* Instructions for the task *
Show each line of the material that contains the word "inscrição". Case matters.

* Data *

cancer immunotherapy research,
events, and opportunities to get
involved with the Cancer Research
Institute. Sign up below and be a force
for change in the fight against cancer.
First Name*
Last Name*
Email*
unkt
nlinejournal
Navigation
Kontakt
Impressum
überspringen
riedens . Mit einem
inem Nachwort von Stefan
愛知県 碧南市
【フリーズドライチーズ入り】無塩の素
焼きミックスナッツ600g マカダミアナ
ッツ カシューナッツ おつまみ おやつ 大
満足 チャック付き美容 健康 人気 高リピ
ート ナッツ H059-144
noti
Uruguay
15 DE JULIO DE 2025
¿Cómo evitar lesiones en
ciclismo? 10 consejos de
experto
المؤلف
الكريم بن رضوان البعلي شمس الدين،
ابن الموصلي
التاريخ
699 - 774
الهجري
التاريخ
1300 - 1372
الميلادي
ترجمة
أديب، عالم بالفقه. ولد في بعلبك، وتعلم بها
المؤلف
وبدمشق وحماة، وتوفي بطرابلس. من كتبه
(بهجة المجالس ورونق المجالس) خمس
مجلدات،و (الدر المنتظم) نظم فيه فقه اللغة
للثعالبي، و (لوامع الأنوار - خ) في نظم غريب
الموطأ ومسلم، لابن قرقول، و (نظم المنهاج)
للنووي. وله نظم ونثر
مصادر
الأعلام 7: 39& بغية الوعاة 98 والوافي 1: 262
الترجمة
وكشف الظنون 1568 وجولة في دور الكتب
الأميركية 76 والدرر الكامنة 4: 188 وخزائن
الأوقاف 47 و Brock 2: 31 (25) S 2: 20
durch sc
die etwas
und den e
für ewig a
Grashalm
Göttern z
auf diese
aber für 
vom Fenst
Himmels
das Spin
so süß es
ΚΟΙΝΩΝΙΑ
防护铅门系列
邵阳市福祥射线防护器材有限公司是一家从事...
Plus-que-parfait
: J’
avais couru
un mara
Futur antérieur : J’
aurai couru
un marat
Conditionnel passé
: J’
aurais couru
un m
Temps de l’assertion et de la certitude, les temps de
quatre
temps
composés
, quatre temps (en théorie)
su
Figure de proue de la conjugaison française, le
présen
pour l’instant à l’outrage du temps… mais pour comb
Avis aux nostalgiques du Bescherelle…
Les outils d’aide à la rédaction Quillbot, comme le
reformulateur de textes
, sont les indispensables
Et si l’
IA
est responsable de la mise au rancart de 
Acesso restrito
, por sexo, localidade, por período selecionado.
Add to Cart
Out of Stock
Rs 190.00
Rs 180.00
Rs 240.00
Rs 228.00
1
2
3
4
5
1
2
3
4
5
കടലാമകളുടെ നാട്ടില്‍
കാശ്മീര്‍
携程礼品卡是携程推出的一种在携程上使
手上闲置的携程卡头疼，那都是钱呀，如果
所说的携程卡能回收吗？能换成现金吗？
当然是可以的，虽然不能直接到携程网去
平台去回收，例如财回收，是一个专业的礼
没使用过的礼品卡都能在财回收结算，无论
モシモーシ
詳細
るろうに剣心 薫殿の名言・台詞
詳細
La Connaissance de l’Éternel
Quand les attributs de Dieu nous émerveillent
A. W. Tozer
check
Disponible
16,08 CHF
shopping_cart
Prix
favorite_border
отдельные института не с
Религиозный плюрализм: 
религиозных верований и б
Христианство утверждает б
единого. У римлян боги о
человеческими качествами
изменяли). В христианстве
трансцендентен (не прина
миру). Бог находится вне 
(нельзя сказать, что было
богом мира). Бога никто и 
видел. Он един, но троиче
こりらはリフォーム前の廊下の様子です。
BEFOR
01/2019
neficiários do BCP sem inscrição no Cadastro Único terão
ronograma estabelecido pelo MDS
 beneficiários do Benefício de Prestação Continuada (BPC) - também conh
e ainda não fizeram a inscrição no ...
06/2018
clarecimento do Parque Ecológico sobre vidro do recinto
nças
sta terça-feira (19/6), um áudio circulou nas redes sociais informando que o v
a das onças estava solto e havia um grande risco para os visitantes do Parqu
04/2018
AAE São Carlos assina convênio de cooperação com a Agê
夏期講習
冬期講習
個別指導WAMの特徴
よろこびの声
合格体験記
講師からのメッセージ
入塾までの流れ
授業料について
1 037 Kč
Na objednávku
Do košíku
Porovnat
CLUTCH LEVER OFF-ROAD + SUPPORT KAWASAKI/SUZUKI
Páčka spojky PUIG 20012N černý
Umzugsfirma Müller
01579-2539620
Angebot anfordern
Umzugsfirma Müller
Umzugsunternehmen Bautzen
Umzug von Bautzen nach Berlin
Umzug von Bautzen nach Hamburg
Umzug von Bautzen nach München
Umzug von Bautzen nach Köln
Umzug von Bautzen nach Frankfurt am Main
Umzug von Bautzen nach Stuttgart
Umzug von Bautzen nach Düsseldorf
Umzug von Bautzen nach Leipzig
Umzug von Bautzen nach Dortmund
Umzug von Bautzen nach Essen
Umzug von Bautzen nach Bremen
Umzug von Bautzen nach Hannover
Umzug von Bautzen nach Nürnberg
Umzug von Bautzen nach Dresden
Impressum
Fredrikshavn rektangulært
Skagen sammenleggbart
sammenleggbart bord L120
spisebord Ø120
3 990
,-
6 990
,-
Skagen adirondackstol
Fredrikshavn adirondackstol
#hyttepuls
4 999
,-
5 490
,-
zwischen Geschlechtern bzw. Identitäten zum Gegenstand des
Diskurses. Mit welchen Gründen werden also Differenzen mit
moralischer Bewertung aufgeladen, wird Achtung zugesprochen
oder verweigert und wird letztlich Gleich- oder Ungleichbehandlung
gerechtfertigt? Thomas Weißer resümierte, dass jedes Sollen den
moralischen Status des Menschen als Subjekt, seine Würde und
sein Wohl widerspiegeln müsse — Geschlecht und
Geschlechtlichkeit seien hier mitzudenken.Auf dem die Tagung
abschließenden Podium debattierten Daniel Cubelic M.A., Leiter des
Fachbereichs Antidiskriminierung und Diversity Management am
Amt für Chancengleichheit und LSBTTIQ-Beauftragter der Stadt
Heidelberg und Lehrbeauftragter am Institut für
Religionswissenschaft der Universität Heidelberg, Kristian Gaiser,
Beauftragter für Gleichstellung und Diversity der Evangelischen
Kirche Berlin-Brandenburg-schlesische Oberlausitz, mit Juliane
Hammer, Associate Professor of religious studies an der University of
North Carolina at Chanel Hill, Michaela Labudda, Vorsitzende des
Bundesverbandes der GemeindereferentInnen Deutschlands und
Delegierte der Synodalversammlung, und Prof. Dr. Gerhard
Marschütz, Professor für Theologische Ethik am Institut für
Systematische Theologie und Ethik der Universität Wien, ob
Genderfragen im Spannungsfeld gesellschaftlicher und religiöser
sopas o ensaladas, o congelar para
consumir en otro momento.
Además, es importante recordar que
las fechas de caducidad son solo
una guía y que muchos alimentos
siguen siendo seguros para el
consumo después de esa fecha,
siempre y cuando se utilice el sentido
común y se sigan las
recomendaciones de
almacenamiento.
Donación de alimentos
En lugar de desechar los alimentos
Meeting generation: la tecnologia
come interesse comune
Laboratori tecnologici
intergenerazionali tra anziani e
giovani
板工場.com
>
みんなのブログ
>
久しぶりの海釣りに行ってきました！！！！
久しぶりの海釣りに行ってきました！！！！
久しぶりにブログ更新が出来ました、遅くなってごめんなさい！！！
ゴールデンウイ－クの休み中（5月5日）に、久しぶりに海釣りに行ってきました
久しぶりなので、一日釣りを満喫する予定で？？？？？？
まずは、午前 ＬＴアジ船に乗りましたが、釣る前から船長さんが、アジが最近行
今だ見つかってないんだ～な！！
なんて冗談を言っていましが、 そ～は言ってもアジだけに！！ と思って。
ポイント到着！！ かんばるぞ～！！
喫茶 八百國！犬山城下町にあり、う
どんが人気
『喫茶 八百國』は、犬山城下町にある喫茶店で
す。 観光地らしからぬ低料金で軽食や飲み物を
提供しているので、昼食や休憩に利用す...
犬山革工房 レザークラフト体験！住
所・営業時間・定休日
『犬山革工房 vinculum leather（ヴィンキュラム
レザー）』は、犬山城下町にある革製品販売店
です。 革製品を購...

* Solution to the exercise *
neficiários do BCP sem inscrição no Cadastro Único terão
e ainda não fizeram a inscrição no ...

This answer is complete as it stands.